• **Work instructions**: Copy every line below word for word, leaving out the pictures.

• **Collected data**:
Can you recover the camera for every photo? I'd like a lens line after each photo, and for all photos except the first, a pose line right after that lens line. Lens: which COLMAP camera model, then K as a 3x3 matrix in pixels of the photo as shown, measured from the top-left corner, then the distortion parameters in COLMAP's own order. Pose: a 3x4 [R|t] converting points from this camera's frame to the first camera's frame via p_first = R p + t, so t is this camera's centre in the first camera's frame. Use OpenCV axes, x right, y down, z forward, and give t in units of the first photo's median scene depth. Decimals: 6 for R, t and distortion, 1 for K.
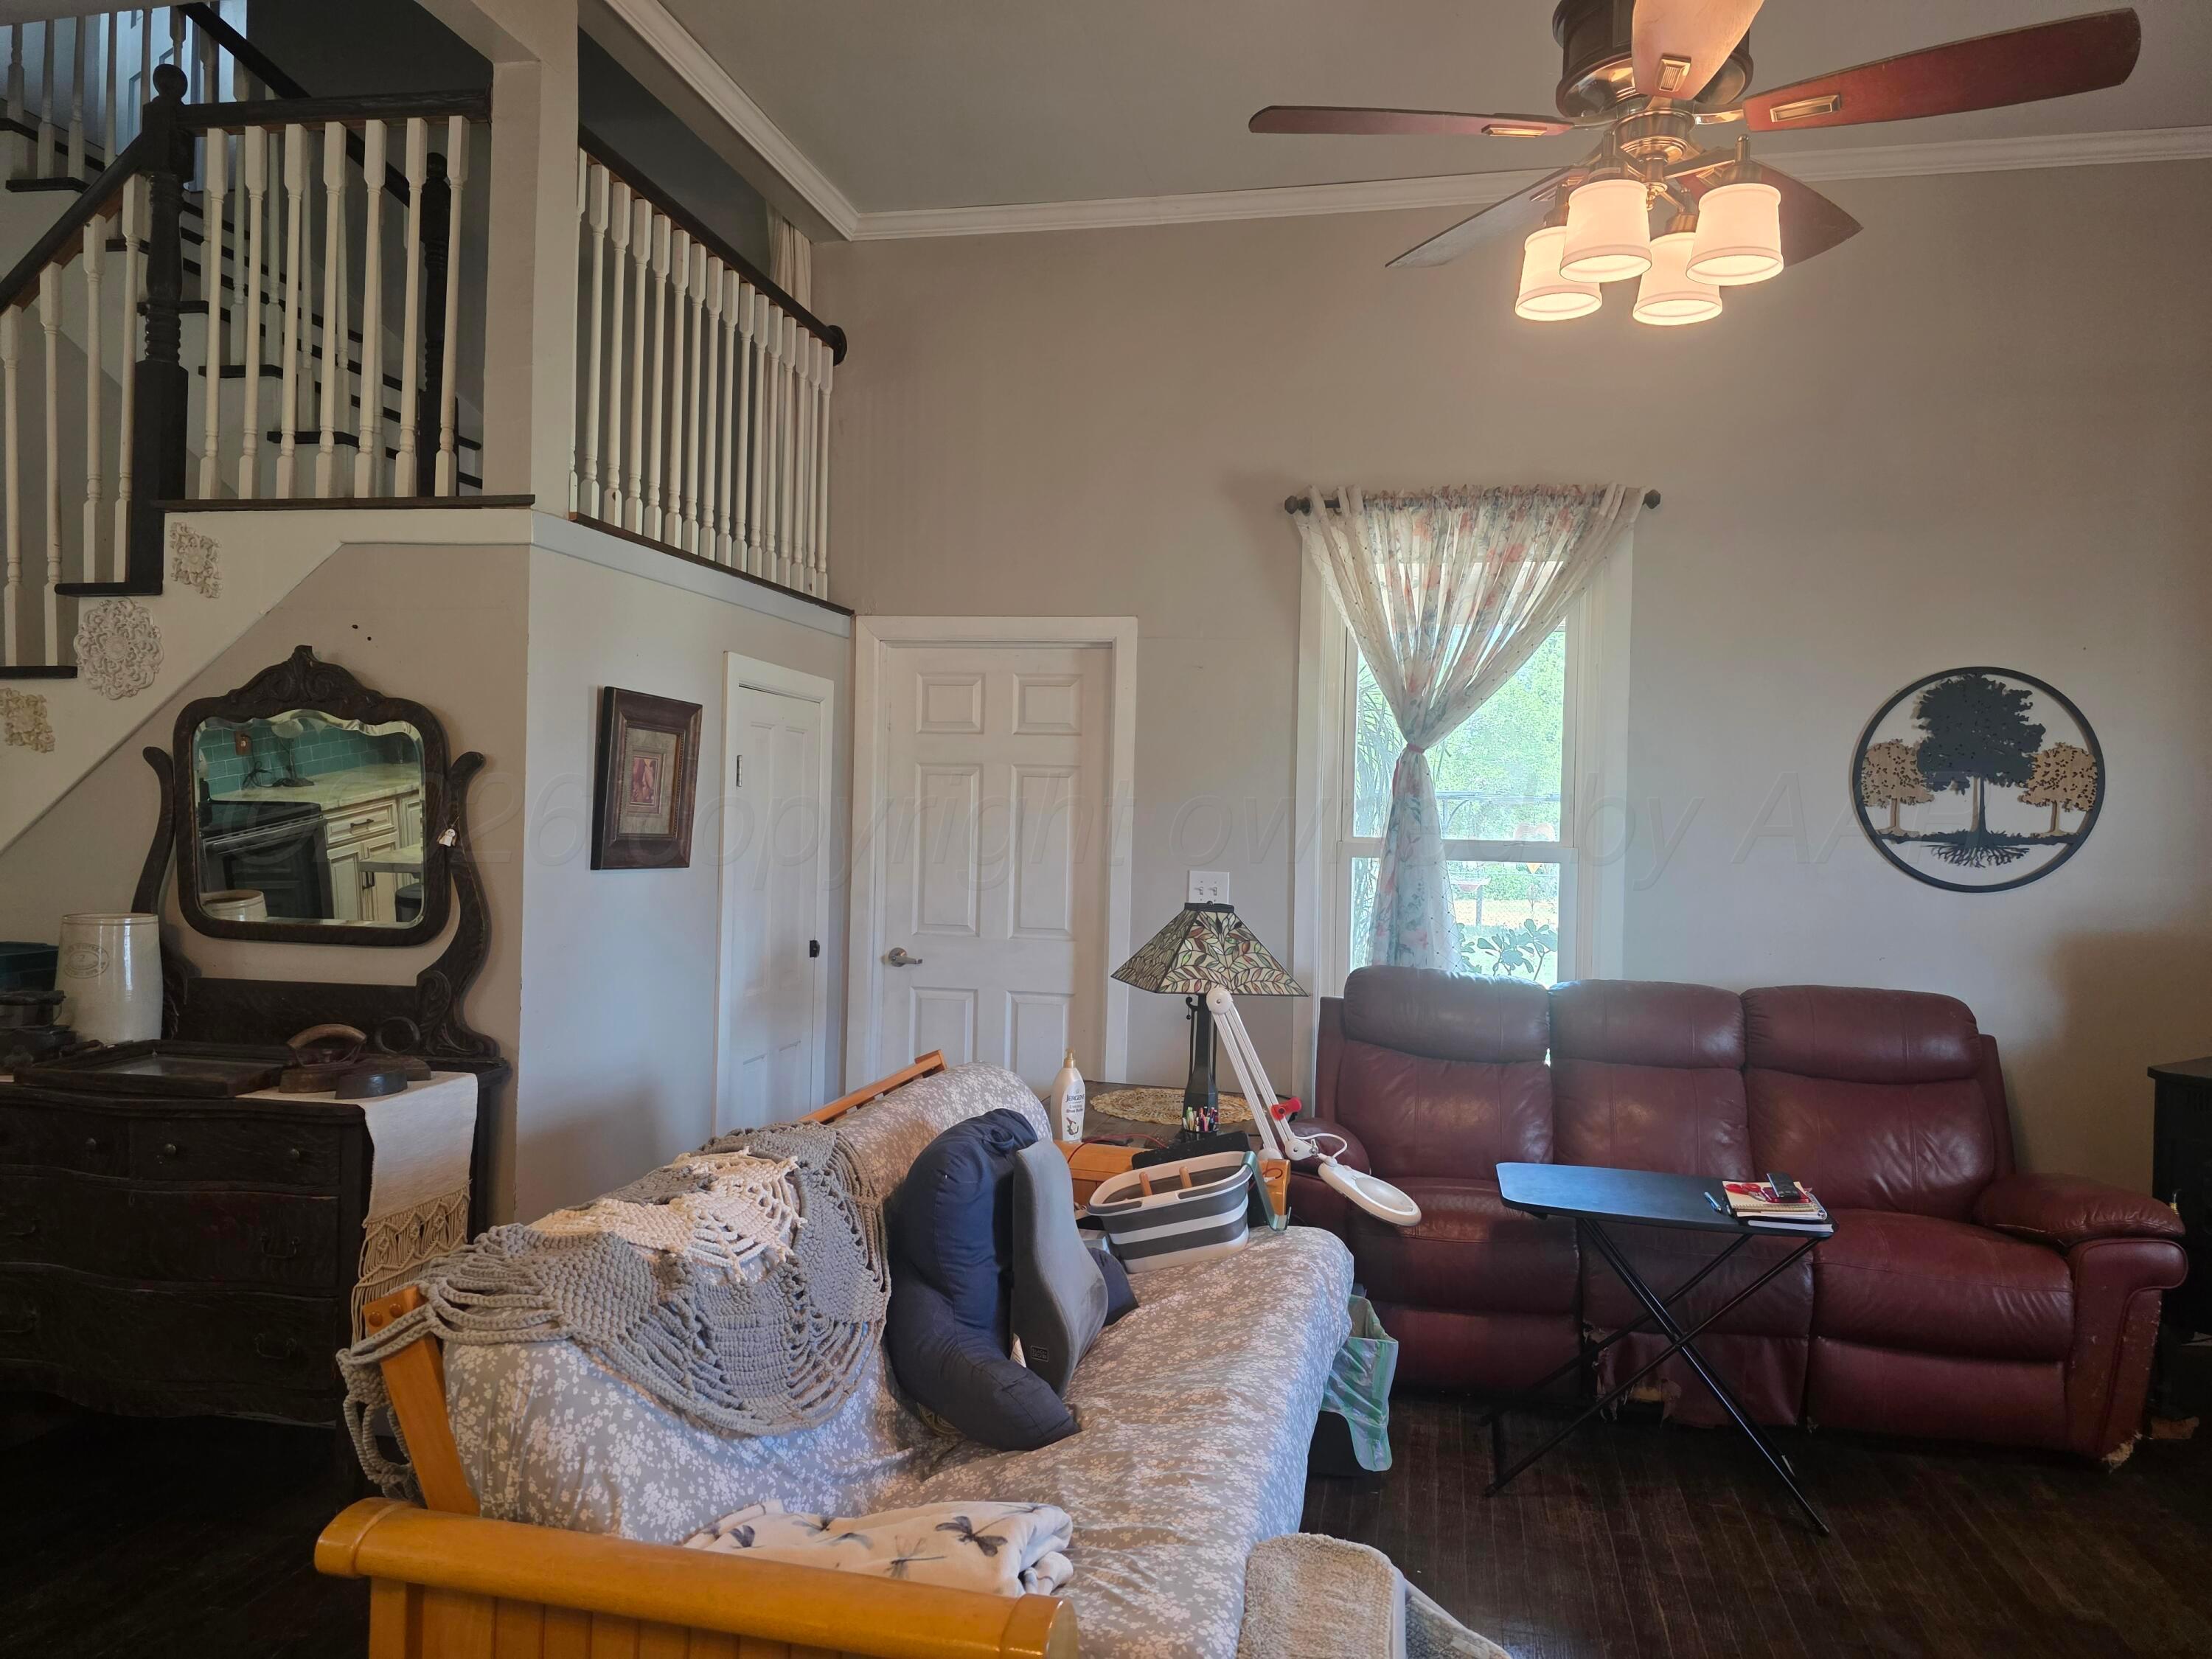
lens RADIAL K [[1535.2, 0, 1100.9], [0, 1535.2, 811.8], [0, 0, 1]] dist [0.065752, -0.059201]
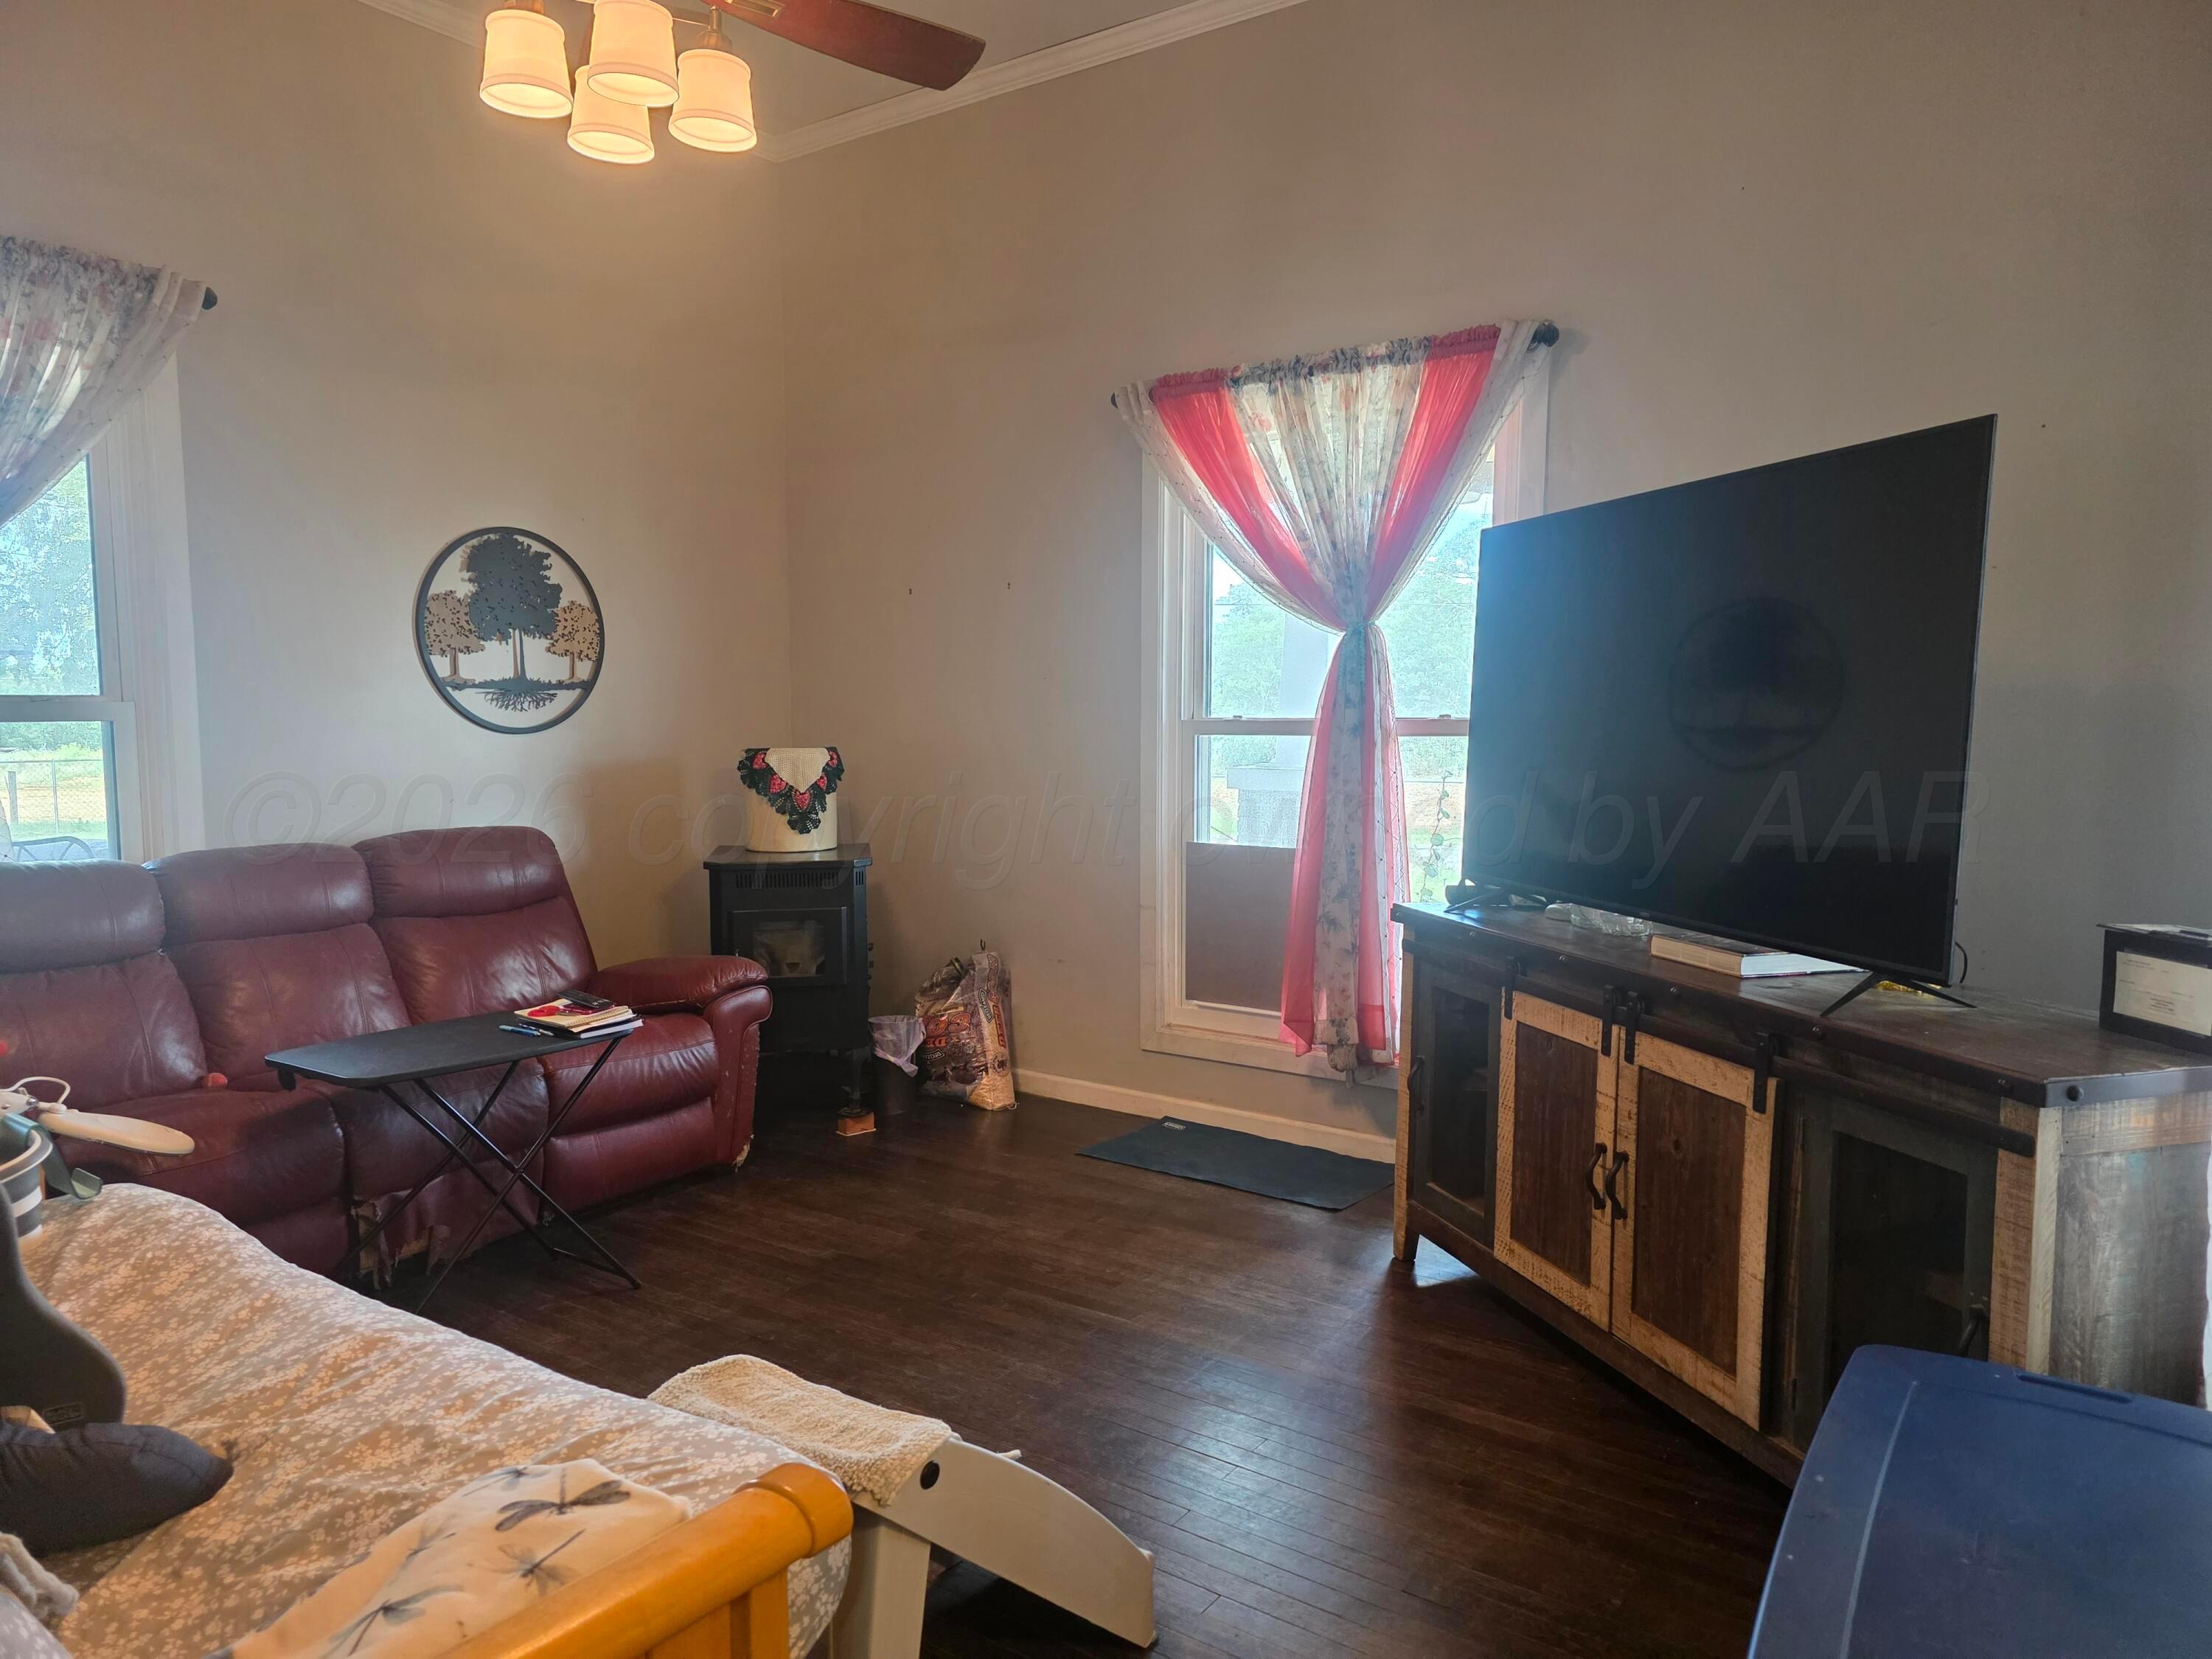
lens RADIAL K [[1535.2, 0, 1111.0], [0, 1535.2, 852.9], [0, 0, 1]] dist [0.065752, -0.059201]
pose [[0.369759, -0.109812, 0.922616, -0.316782], [0.012288, 0.993482, 0.113322, 0.016212], [-0.929046, -0.030565, 0.368698, 0.200707]]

• **Response**:
Can you recover the camera for every photo? I'd like a lens line after each photo, and for all photos except the first, a pose line right after that lens line. Lens: which COLMAP camera model, then K as a 3x3 matrix in pixels of the photo as shown, measured from the top-left corner, then the distortion parameters in COLMAP's own order. Pose: a 3x4 [R|t] converting points from this camera's frame to the first camera's frame via p_first = R p + t, so t is this camera's centre in the first camera's frame. Use OpenCV axes, x right, y down, z forward, and give t in units of the first photo's median scene depth. Decimals: 6 for R, t and distortion, 1 for K.
lens RADIAL K [[1535.2, 0, 1100.9], [0, 1535.2, 811.8], [0, 0, 1]] dist [0.065752, -0.059201]
lens RADIAL K [[1535.2, 0, 1111.0], [0, 1535.2, 852.9], [0, 0, 1]] dist [0.065752, -0.059201]
pose [[0.369759, -0.109812, 0.922616, -0.316782], [0.012288, 0.993482, 0.113322, 0.016212], [-0.929046, -0.030565, 0.368698, 0.200707]]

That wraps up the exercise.